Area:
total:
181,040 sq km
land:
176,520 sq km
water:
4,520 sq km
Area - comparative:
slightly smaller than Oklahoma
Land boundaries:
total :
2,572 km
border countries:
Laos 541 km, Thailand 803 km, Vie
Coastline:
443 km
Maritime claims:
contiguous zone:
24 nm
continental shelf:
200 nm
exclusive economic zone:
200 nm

> _The problem_: Which lines of the listing above hold the word "zone"? Copy each of them.

> _Solution to this problem_:
contiguous zone:
exclusive economic zone:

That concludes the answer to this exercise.